● YOUR INSTRUCTIONS
Reproduce exactly the lines below from the one containing "right ear: (158, 137)" through the one containing "left elbow: (392, 147)", including both, and nothing else.

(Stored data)
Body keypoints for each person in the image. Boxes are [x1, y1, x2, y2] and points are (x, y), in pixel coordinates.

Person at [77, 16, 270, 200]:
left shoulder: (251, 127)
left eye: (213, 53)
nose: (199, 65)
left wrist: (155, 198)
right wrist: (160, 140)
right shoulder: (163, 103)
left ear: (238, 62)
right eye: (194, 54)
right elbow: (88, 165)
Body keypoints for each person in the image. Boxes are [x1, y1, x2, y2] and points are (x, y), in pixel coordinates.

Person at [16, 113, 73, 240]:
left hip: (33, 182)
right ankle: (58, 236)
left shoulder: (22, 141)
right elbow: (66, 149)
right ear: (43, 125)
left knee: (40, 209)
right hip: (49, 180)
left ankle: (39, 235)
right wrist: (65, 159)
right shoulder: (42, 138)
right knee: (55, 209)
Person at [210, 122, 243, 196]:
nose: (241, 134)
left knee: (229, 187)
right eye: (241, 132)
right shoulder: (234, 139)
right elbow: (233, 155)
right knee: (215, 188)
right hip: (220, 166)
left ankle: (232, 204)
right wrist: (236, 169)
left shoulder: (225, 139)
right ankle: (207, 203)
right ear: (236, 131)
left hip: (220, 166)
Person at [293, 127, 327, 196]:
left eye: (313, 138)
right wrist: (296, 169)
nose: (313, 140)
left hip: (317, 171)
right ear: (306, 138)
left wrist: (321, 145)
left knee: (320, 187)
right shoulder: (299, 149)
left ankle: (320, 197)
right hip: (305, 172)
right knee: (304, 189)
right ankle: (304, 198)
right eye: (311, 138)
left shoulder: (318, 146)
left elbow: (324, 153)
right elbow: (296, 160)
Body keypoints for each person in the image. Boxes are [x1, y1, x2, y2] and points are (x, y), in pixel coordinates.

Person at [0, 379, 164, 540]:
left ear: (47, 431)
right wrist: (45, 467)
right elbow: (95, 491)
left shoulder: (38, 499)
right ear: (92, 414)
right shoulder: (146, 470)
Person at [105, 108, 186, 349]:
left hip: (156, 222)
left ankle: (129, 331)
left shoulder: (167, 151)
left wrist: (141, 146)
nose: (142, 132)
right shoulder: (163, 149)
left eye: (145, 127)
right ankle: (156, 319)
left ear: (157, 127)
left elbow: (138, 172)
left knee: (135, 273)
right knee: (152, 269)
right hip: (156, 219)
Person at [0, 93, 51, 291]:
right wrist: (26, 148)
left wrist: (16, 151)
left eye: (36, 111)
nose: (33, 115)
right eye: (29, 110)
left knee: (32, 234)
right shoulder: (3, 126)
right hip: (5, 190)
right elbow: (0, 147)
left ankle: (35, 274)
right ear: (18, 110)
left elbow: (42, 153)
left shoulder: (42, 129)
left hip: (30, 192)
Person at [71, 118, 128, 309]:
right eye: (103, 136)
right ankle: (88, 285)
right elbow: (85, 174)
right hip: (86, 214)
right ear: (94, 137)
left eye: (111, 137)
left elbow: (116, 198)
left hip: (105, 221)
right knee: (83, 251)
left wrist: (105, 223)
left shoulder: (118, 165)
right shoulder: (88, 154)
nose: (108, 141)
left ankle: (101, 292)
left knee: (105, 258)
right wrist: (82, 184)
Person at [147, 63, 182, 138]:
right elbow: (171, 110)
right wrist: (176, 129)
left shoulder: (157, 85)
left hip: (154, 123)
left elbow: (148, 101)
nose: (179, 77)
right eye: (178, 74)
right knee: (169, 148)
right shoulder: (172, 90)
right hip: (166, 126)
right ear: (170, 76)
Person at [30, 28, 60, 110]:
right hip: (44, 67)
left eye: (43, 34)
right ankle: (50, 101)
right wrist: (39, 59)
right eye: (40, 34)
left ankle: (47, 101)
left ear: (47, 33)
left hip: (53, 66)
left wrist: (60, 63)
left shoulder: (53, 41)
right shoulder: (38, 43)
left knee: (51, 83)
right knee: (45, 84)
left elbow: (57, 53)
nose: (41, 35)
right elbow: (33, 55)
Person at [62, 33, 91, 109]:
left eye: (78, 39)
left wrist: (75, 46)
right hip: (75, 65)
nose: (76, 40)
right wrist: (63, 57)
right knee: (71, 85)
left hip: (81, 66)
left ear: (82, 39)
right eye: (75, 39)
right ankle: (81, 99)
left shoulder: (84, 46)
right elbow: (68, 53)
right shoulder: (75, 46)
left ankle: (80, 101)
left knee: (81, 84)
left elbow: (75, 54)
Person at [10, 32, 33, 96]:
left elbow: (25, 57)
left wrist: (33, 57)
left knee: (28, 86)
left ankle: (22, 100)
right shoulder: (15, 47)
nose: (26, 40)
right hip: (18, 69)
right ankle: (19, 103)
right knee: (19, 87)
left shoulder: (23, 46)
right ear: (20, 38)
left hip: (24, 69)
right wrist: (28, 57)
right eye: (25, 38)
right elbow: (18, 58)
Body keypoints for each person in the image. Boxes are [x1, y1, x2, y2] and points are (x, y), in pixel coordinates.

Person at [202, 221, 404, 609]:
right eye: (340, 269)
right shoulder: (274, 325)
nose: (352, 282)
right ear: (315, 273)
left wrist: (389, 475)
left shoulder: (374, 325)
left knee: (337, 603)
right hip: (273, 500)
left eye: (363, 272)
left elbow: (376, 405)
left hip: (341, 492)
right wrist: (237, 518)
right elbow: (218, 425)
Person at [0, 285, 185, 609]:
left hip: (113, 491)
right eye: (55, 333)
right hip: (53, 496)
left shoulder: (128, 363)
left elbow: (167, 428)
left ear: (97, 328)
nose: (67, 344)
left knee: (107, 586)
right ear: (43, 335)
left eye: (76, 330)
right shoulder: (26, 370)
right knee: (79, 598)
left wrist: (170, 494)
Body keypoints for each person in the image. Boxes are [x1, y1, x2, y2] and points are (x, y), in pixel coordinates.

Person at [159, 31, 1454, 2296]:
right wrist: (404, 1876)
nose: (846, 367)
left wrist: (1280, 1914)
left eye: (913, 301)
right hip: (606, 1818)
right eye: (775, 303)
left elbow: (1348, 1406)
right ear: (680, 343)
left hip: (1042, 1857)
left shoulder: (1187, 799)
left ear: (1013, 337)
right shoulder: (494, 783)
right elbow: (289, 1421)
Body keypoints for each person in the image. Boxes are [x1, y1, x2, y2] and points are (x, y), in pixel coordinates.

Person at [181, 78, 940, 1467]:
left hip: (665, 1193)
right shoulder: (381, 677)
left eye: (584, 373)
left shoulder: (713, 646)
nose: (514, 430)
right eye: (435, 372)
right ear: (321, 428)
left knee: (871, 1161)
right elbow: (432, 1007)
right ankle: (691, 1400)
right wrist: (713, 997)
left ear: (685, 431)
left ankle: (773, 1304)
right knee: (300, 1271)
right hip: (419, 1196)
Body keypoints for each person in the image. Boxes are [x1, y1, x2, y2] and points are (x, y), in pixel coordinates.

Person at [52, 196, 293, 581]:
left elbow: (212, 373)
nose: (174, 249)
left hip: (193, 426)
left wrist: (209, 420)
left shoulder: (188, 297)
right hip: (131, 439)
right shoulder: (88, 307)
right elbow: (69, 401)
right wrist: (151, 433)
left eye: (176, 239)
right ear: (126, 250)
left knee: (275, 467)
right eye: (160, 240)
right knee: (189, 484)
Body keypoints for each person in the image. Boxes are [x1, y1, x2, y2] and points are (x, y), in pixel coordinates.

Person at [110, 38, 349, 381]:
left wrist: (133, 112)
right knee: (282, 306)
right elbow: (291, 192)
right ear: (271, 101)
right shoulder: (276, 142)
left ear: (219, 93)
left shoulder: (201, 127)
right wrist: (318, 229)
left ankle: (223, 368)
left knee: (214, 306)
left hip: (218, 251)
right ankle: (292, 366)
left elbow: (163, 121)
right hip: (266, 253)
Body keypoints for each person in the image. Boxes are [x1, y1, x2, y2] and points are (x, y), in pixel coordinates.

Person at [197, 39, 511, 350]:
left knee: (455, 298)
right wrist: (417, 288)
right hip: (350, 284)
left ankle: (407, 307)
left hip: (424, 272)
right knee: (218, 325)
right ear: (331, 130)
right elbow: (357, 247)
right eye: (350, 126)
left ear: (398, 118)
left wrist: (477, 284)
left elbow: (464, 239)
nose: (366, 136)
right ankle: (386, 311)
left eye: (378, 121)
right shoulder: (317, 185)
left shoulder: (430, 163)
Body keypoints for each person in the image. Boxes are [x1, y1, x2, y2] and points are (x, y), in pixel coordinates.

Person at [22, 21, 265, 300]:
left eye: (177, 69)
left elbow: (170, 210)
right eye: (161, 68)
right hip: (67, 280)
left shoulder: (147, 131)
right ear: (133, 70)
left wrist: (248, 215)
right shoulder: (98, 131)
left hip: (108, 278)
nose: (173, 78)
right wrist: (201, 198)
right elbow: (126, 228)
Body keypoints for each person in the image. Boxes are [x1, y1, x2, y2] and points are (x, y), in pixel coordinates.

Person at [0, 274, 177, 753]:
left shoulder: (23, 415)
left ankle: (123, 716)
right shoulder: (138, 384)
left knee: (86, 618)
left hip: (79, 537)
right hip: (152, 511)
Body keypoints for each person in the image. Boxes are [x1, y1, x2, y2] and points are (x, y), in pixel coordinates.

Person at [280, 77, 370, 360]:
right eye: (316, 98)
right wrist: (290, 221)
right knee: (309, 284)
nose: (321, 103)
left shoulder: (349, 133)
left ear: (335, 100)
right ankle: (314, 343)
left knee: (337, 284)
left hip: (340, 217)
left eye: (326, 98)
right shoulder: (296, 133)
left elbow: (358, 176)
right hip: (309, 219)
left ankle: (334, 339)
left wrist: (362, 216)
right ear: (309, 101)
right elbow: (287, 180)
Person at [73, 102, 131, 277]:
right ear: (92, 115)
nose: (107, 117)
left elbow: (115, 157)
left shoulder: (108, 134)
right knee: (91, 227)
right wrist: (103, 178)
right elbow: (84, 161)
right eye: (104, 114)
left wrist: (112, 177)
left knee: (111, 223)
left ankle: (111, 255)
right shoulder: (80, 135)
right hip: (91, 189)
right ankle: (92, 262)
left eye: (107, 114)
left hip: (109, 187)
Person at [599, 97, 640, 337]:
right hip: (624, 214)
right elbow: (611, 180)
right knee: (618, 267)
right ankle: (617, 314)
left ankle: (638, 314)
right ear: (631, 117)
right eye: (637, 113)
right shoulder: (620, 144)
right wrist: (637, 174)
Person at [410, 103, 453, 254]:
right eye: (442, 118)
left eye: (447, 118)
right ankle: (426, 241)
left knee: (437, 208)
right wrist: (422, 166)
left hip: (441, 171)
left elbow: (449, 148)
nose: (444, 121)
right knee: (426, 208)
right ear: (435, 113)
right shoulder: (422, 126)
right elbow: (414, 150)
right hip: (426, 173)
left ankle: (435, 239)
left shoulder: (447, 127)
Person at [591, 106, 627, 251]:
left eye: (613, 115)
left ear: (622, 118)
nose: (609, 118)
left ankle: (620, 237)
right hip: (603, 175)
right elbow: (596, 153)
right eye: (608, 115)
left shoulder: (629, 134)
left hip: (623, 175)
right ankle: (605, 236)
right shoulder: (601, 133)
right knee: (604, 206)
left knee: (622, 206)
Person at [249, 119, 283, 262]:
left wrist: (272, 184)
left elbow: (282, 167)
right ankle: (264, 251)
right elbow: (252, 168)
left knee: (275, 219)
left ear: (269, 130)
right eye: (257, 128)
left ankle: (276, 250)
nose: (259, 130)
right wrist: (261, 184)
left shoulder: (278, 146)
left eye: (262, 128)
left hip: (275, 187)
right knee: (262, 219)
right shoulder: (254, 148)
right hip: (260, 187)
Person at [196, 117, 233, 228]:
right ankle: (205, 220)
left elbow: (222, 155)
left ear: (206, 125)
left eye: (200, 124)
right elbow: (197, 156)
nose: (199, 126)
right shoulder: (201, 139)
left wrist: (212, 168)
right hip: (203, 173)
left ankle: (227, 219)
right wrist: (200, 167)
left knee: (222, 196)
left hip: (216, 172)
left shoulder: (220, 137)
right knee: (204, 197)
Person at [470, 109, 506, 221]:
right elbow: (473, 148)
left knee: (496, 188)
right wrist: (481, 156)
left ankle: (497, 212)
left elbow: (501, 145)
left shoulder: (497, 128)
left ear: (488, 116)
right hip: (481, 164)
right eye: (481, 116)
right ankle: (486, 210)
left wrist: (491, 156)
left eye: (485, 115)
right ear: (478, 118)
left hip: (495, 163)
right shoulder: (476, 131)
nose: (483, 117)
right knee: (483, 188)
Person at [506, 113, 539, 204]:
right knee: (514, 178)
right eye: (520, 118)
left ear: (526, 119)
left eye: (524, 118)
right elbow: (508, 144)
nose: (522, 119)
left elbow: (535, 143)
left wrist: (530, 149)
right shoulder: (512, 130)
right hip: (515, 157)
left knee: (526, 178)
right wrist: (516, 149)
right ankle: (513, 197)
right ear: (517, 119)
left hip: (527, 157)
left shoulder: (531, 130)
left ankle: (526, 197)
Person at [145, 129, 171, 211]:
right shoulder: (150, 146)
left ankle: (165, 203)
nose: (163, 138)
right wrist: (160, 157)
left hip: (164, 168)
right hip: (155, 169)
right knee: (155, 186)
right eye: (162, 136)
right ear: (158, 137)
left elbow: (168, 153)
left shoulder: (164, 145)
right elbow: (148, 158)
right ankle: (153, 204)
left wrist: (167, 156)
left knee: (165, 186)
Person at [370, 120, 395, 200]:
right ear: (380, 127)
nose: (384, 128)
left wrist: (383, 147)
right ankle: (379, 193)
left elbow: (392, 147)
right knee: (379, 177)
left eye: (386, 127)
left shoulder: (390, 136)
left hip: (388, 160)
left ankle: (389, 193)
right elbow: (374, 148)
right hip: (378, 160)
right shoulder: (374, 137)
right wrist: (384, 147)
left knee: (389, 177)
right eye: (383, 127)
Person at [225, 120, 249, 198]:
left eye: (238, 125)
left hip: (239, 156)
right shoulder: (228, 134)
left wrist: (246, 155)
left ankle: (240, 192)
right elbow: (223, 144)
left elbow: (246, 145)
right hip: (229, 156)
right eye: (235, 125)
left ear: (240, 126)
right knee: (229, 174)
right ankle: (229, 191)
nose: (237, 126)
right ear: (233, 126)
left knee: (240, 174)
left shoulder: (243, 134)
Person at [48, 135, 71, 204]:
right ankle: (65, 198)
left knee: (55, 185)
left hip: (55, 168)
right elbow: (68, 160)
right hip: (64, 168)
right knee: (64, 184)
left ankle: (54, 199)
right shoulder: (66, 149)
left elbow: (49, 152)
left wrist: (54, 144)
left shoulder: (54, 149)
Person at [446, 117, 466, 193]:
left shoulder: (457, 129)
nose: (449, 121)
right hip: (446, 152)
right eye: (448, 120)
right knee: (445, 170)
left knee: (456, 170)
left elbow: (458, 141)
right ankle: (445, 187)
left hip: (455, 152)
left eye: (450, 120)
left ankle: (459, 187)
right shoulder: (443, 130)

● RESULT OF THE TASK
right ear: (158, 137)
left elbow: (168, 153)
left shoulder: (164, 145)
right elbow: (148, 158)
right ankle: (153, 204)
left wrist: (167, 156)
left knee: (165, 186)
Person at [370, 120, 395, 200]:
right ear: (380, 127)
nose: (384, 128)
left wrist: (383, 147)
right ankle: (379, 193)
left elbow: (392, 147)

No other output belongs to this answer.